== What you will do ==
Your answer must consist solely of the lines from the start of the entries below through the line with "28 ноября 2023", unchanged.

== Information given ==
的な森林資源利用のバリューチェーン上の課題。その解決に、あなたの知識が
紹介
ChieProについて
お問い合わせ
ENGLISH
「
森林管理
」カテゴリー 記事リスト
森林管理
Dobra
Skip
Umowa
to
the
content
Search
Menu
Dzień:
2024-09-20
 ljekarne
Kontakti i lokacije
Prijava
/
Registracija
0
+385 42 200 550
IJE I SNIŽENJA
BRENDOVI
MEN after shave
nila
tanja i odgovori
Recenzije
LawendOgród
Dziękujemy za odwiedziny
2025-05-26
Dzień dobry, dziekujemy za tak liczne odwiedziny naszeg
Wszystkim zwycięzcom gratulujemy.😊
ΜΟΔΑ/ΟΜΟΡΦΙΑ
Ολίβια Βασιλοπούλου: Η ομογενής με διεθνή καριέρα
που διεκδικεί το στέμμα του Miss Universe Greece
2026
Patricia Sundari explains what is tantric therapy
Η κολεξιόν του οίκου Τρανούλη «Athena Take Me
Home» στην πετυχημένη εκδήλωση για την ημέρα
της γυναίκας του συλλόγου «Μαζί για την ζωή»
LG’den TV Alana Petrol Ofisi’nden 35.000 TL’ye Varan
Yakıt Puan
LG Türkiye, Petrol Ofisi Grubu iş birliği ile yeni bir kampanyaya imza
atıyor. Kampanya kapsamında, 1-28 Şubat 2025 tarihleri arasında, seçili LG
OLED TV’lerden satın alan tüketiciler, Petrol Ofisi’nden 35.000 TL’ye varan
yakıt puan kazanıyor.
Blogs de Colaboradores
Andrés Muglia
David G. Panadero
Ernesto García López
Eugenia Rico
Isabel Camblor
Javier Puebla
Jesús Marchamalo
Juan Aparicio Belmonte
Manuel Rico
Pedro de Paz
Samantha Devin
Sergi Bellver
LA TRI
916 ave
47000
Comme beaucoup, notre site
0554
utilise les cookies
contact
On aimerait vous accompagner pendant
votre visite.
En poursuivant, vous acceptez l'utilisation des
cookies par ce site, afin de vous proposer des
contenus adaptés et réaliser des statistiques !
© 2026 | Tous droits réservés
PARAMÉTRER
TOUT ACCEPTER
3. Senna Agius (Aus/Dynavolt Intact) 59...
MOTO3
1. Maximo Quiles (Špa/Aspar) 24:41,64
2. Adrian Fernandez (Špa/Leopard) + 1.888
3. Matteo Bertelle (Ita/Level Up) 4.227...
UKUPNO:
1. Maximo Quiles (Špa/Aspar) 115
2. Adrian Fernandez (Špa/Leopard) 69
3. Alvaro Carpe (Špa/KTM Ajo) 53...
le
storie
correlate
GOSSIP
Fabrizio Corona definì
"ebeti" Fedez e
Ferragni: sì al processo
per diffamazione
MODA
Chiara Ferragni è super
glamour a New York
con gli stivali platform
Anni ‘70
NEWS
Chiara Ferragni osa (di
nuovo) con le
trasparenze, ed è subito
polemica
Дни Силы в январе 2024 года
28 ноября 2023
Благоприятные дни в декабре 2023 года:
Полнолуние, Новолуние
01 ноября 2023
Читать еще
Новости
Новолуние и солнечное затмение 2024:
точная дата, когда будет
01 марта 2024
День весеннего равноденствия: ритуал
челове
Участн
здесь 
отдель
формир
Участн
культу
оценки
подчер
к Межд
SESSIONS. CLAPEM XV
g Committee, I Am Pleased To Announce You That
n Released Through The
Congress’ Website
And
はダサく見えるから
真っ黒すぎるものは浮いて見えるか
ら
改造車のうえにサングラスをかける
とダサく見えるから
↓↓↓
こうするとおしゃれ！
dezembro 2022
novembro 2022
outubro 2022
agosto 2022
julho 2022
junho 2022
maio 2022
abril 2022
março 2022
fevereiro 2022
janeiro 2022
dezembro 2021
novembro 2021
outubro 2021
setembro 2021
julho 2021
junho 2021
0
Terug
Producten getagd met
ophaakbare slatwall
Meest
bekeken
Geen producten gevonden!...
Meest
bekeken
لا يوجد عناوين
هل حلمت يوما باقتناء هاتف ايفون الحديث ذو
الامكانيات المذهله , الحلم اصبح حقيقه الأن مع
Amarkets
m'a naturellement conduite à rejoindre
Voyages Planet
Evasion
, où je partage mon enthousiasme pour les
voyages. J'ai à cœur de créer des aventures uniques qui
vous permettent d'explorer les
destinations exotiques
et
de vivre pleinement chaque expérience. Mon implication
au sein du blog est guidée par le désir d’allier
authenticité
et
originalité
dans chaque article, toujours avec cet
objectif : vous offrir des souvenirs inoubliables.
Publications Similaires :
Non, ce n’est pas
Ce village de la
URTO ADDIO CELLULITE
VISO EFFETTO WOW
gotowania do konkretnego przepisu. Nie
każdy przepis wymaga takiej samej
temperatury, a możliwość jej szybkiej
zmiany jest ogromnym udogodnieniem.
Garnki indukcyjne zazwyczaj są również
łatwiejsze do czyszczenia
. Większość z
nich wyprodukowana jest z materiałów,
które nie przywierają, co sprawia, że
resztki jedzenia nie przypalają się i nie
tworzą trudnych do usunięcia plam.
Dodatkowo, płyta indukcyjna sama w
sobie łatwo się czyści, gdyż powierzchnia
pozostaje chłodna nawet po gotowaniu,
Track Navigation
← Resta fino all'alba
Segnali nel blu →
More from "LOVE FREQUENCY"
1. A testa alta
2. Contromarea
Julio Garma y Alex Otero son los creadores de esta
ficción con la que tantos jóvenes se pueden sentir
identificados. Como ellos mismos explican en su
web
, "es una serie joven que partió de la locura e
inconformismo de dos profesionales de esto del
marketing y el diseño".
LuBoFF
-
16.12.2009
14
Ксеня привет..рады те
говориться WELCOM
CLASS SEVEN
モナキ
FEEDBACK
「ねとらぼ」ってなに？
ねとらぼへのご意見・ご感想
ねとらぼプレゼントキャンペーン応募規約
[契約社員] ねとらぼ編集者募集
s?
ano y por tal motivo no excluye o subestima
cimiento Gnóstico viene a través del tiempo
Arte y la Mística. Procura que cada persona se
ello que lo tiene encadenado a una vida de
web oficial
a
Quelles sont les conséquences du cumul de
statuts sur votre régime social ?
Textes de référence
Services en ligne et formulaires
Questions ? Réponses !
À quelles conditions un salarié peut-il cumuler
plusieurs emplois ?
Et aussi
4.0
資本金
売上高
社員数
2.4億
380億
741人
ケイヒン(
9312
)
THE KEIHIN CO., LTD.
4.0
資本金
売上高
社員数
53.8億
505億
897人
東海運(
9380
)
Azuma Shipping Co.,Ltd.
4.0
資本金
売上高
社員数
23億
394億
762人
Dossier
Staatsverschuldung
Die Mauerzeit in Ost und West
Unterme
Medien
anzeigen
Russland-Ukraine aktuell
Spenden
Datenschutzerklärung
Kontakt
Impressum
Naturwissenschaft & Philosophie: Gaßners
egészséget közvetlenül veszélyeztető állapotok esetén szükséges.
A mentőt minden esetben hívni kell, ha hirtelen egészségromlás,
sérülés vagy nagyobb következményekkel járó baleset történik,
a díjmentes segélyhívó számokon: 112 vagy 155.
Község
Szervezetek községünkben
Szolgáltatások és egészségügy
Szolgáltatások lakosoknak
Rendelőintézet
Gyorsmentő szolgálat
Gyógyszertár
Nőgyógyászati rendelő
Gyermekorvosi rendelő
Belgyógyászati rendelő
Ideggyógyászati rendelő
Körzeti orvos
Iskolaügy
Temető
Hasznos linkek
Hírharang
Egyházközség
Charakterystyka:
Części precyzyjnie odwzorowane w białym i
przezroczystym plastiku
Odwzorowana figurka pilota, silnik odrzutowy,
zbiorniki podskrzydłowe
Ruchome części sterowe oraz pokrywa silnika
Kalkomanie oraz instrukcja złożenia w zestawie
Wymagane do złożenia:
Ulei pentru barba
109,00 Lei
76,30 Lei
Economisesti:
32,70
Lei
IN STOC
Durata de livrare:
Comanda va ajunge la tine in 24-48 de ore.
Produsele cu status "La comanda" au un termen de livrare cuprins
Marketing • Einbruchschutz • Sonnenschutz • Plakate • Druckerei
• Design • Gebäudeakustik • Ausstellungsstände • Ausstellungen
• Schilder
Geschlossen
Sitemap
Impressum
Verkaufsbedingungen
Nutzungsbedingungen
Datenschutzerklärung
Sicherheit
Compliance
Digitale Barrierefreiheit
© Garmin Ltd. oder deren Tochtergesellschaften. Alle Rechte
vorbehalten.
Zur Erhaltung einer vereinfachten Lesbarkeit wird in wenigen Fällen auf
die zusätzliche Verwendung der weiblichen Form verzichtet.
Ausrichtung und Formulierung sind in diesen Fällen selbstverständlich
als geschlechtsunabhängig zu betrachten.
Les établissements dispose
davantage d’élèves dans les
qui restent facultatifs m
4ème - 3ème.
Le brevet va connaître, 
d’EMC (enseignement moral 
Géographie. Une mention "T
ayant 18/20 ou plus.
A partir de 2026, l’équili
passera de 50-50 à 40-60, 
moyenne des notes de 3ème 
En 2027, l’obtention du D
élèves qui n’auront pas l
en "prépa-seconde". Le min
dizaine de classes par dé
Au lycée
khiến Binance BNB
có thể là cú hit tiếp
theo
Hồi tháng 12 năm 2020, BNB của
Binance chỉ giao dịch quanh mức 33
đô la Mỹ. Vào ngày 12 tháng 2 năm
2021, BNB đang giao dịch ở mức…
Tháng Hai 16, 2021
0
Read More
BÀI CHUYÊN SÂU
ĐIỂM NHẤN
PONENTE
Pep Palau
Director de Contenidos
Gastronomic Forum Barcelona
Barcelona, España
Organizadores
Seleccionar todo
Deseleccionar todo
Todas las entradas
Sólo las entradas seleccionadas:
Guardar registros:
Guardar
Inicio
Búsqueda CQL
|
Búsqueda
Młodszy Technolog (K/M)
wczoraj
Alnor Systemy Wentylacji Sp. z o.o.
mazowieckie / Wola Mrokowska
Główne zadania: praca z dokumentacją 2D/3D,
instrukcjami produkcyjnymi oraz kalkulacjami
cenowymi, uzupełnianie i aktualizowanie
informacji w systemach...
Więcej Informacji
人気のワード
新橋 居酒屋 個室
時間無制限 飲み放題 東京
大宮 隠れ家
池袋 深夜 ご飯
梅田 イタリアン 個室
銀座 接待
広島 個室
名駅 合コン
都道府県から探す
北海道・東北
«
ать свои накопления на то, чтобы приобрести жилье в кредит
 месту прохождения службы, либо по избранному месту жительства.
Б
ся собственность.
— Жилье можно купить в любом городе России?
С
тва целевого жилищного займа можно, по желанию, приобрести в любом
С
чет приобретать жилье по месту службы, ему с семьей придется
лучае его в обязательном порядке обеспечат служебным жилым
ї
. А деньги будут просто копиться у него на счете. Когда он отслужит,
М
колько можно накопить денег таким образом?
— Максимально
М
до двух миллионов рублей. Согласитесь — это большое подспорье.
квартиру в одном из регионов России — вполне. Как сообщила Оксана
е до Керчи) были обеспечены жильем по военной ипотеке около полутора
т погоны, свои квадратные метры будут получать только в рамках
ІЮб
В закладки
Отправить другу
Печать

== Exercise answer ==
的な森林資源利用のバリューチェーン上の課題。その解決に、あなたの知識が
紹介
ChieProについて
お問い合わせ
ENGLISH
「
森林管理
」カテゴリー 記事リスト
森林管理
Dobra
Skip
Umowa
to
the
content
Search
Menu
Dzień:
2024-09-20
 ljekarne
Kontakti i lokacije
Prijava
/
Registracija
0
+385 42 200 550
IJE I SNIŽENJA
BRENDOVI
MEN after shave
nila
tanja i odgovori
Recenzije
LawendOgród
Dziękujemy za odwiedziny
2025-05-26
Dzień dobry, dziekujemy za tak liczne odwiedziny naszeg
Wszystkim zwycięzcom gratulujemy.😊
ΜΟΔΑ/ΟΜΟΡΦΙΑ
Ολίβια Βασιλοπούλου: Η ομογενής με διεθνή καριέρα
που διεκδικεί το στέμμα του Miss Universe Greece
2026
Patricia Sundari explains what is tantric therapy
Η κολεξιόν του οίκου Τρανούλη «Athena Take Me
Home» στην πετυχημένη εκδήλωση για την ημέρα
της γυναίκας του συλλόγου «Μαζί για την ζωή»
LG’den TV Alana Petrol Ofisi’nden 35.000 TL’ye Varan
Yakıt Puan
LG Türkiye, Petrol Ofisi Grubu iş birliği ile yeni bir kampanyaya imza
atıyor. Kampanya kapsamında, 1-28 Şubat 2025 tarihleri arasında, seçili LG
OLED TV’lerden satın alan tüketiciler, Petrol Ofisi’nden 35.000 TL’ye varan
yakıt puan kazanıyor.
Blogs de Colaboradores
Andrés Muglia
David G. Panadero
Ernesto García López
Eugenia Rico
Isabel Camblor
Javier Puebla
Jesús Marchamalo
Juan Aparicio Belmonte
Manuel Rico
Pedro de Paz
Samantha Devin
Sergi Bellver
LA TRI
916 ave
47000
Comme beaucoup, notre site
0554
utilise les cookies
contact
On aimerait vous accompagner pendant
votre visite.
En poursuivant, vous acceptez l'utilisation des
cookies par ce site, afin de vous proposer des
contenus adaptés et réaliser des statistiques !
© 2026 | Tous droits réservés
PARAMÉTRER
TOUT ACCEPTER
3. Senna Agius (Aus/Dynavolt Intact) 59...
MOTO3
1. Maximo Quiles (Špa/Aspar) 24:41,64
2. Adrian Fernandez (Špa/Leopard) + 1.888
3. Matteo Bertelle (Ita/Level Up) 4.227...
UKUPNO:
1. Maximo Quiles (Špa/Aspar) 115
2. Adrian Fernandez (Špa/Leopard) 69
3. Alvaro Carpe (Špa/KTM Ajo) 53...
le
storie
correlate
GOSSIP
Fabrizio Corona definì
"ebeti" Fedez e
Ferragni: sì al processo
per diffamazione
MODA
Chiara Ferragni è super
glamour a New York
con gli stivali platform
Anni ‘70
NEWS
Chiara Ferragni osa (di
nuovo) con le
trasparenze, ed è subito
polemica
Дни Силы в январе 2024 года
28 ноября 2023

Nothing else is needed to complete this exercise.